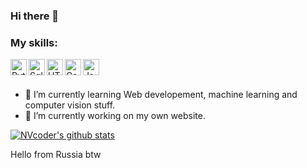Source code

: ### Hi there 👋

<!--
**NVcoder24/NVcoder24** is a ✨ _special_ ✨ repository because its `README.md` (this file) appears on your GitHub profile.

Here are some ideas to get you started:

- 🔭 I’m currently working on ...
- 🌱 I’m currently learning ...
- 👯 I’m looking to collaborate on ...
- 🤔 I’m looking for help with ...
- 💬 Ask me about ...
- 📫 How to reach me: ...
- 😄 Pronouns: ...
- ⚡ Fun fact: ...
-->

### My skills:
<img align="left" alt="Python" width="26px" src="https://ankityddv.github.io/img/skills/python.png" />
<img align="left" alt="Sql" width="26px" src="https://github.com/NVcoder24/NVcoder24/sql.ppng" />
<img align="left" alt="HTML5" width="26px" src="https://ankityddv.github.io/img/skills/html.png" />
<img align="left" alt="Css" width="26px" src="https://ankityddv.github.io/img/skills/css.png" />
<img align="left" alt="Js" width="26px" src="https://github.com/NVcoder24/NVcoder24/js.png" />
<br />
<br />

- 🌱 I’m currently learning Web developement, machine learning and computer vision stuff.
- 🔭 I’m currently working on my own website.

[![NVcoder's github stats](https://github-readme-stats.vercel.app/api?username=NVcoder24)](https://github.com/anuraghazra/github-readme-stats)

Hello from Russia btw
===
• _What the task asks_
Copying should begin at the line containing "- 🌱 I’m currently learning Web" and end at the last line of the material, with every line in between reproduced exactly.

• _Problem solution_
- 🌱 I’m currently learning Web developement, machine learning and computer vision stuff.
- 🔭 I’m currently working on my own website.

[![NVcoder's github stats](https://github-readme-stats.vercel.app/api?username=NVcoder24)](https://github.com/anuraghazra/github-readme-stats)

Hello from Russia btw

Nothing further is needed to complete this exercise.